Fuel shortages have also hit waste and sewage services, risking more contamination of the tiny, crowded territory's dwindling water supply, and diseases causing diarrhea and jaundice are spreading among people crammed into shelters and weakened by hunger.

"If electricity was allowed to desalination plants the problem of a lethal lack of water, which is what's becoming the situation now in Gaza, would be changed within 24 hours," said James Elder, the spokesperson for the UN's children's agency UNICEF.

"What possible reason can there be for denying of a legitimate amount of water that a family needs?" he added.

COGAT, the Israeli military aid coordination agency, did not immediately respond to a request for comment.

Last week, an Israeli military official said that Israel was allowing sufficient fuel into Gaza but that its distribution around the enclave was not under Israel's purview.

THIRSTY AND DIRTY

For the Manasra family, like others in Gaza, the daily toil of finding water is exhausting and often fruitless.

Inside their tent the family tries to maintain hygiene by sweeping. But there is no water for proper cleaning and sometimes they are unable to wash dishes from their meager meals for several days at a time.

Manasra sat in the tent and showed how one of his young daughters had angry red marks across her back from what he said a doctor had told them was a skin infection caused by the lack of clean water.

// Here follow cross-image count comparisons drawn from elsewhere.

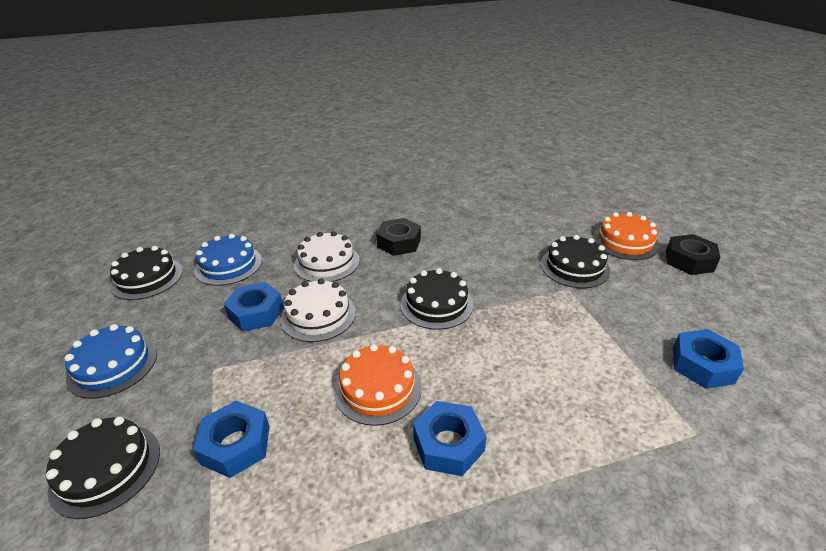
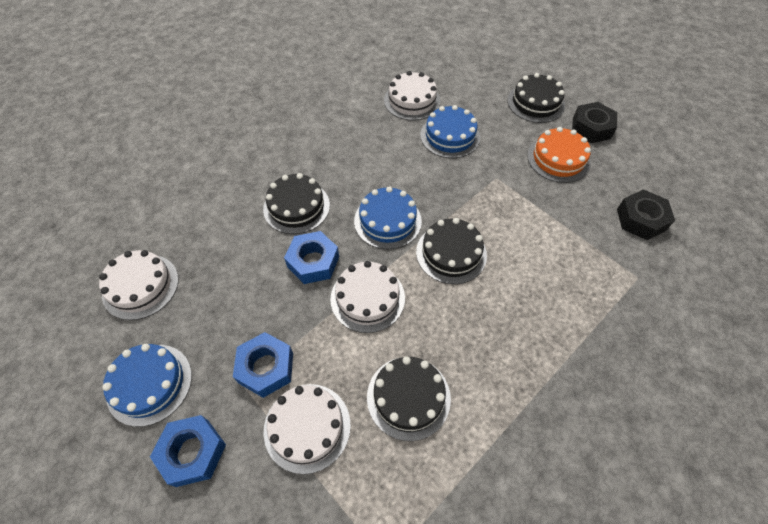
blue cake: 2 -> 3
blue nut: 4 -> 3
orange cake: 2 -> 1
white cake: 2 -> 4

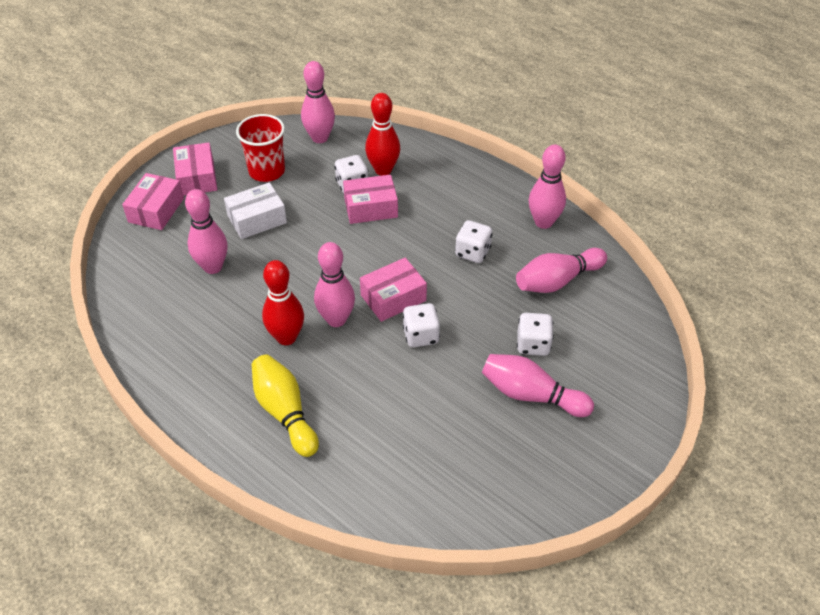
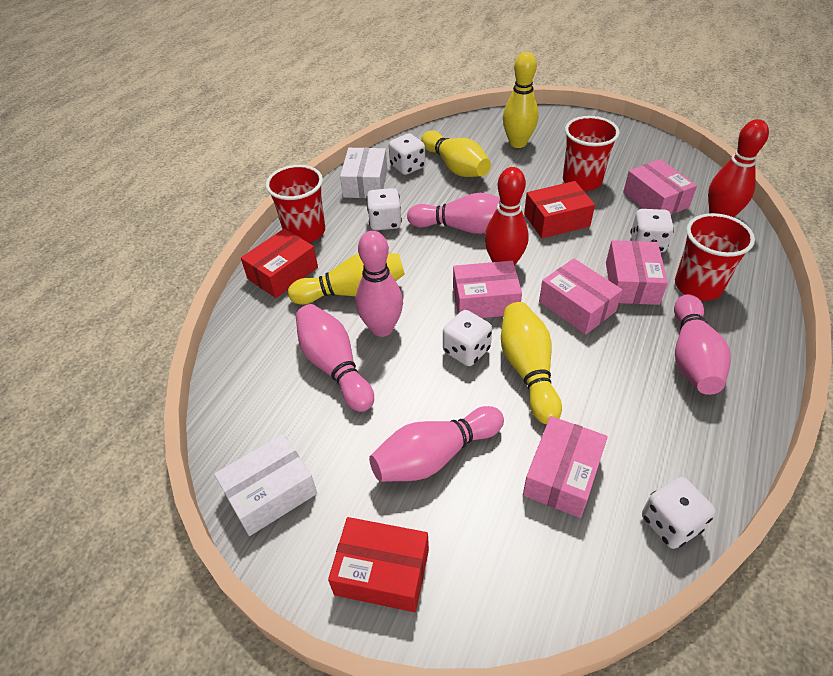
pink bowling pin: 6 -> 5
pink box: 4 -> 5
red box: 0 -> 3
red cup: 1 -> 3
white box: 1 -> 2
white dice: 4 -> 5
yellow bowling pin: 1 -> 4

They maintain a strict regimen of water use by priority.

After pouring their two containers of water from the distribution point into a broken plastic water butt by their tent, they use it to clean themselves from the tap, using their hands to spoon it over their heads and bodies.

Water that runs off into the basin underneath is then used for dishes and after that - now grey and dirty - for clothes.

"How is this going to be enough for 10 people? For the showering, washing, dish washing, and the washing of the covers. It's been three months; we haven't washed the covers, and the weather is hot," Manasra said.

His wife, Umm Khaled, sat washing clothes in a tiny puddle of water at the bottom of a bucket - all that was left after the more urgent requirements of drinking and cooking.

"My daughter was very sick from the heat rash and the scabies. I went to several doctors for her and they prescribed many medications. Two of my children yesterday, one had diarrhea and vomiting and the other had fever and infections from the dirty water," she said.